[Stored items from a collection]

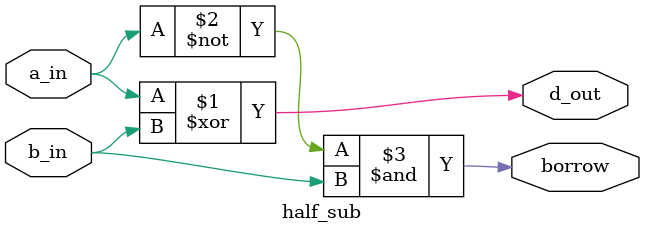
<source format=v>
module half_sub(
                input a_in,
                input b_in,
                output d_out,
                output borrow);

assign d_out= a_in ^ b_in;
assign borrow= ~a_in & b_in;    
endmodule

</source>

* **Assignment**
Search the entries above for the string "borrow". Copy each line in which it appears.

* **Expected answer**
                output borrow);
assign borrow= ~a_in & b_in;    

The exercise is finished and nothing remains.